Tourism – Rwanda-Uganda Compared

The Rwanda Tourism Board is seen as the best example in sub-Saharan Africa of how to organize and improve tourism development and get a workable system off the ground. Talking the fact that Rwanda has been through a traumatizing history of the 1994 genocide that saw most the Rwandese people die others being displaced, it goes without saying that Rwanda has picked the pieces from that history and now its doing well compared to Uganda that has at least been stable for some time now!

Representatives of the newly established Ugandan Tourism Board were in Kigali of recent to meet with the RTB. Chairman of UTB, Roni Madhvani, said that in although Uganda tourism is doing well and actually the fastest growing activity in country, Rwanda tourism is slightly better than Uganda, and that is evidently explained in the recently held travel market in Berlin Germany where Rwanda displayed the most attractive stole and emerged the best in Africa.

The impressive achievements in Rwanda inspired them to meet, see and share what had been achieved so far. He said that since Rwanda and Uganda had such diverse products and different markets, they could never be competition for each other. Roni told the press in a media briefing that Rwanda is a showcase in Africa with regards to infrastructure, encouraging policies and products.

Ms Grace Mbabazi of the Ugandan Ministry of Tourism, Trade & Industry told the media that four years ago they had received just over 100 000 visitors. Last year arrivals had increased to approximately 516 000 providing 35% of total foreign earnings for the country.

In his welcoming address, Ms Rosette Rugamba said that although tourism was an ever-changing industry, the goal was the same throughout Africa: to reduce poverty and create jobs. “It is an honour that you chose to come to Rwanda on this mission. African co-operation and partnerships for the advancement of the continent’s economy and the reduction of poverty is the goal of all African countries.”
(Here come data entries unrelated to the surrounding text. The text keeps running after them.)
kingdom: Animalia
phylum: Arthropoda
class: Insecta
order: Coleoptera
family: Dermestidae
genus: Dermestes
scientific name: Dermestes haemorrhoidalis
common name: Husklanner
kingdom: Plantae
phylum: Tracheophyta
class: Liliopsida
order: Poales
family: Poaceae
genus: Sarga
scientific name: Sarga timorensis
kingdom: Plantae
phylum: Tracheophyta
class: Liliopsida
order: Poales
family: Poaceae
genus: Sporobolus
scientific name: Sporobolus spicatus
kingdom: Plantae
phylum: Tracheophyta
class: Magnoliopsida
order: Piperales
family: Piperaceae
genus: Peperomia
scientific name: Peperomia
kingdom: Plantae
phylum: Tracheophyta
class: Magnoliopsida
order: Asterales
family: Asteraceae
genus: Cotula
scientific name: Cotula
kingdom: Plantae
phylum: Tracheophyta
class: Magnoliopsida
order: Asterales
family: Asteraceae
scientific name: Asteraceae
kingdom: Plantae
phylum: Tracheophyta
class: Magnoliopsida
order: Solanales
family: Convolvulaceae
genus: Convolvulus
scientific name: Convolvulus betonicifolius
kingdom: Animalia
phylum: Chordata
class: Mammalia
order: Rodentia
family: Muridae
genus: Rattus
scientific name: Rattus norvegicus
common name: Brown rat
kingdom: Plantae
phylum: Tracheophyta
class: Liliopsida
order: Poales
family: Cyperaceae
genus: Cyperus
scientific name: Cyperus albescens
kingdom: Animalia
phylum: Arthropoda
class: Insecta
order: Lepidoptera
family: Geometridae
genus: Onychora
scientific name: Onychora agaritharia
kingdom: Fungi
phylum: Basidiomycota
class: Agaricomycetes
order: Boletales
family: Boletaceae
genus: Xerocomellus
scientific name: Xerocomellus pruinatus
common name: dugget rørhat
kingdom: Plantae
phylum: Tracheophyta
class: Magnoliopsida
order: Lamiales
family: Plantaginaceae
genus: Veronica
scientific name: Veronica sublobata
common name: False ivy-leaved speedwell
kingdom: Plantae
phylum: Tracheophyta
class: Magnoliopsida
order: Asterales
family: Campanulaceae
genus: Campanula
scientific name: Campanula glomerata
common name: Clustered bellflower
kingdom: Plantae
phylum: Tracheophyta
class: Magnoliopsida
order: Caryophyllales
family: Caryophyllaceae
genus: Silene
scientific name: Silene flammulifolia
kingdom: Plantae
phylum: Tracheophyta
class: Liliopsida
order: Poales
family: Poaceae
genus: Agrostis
African governments are now realizing the importance of tourism for job creation and are committed to developing policies to increase human-capacity building. Rwanda is willing to share information on licensing, grading, levy systems, how to collect the levies, how to enforce the policies and how to find those who are not paying their dues. In order to see to it that tourism in east Africa grows as desired.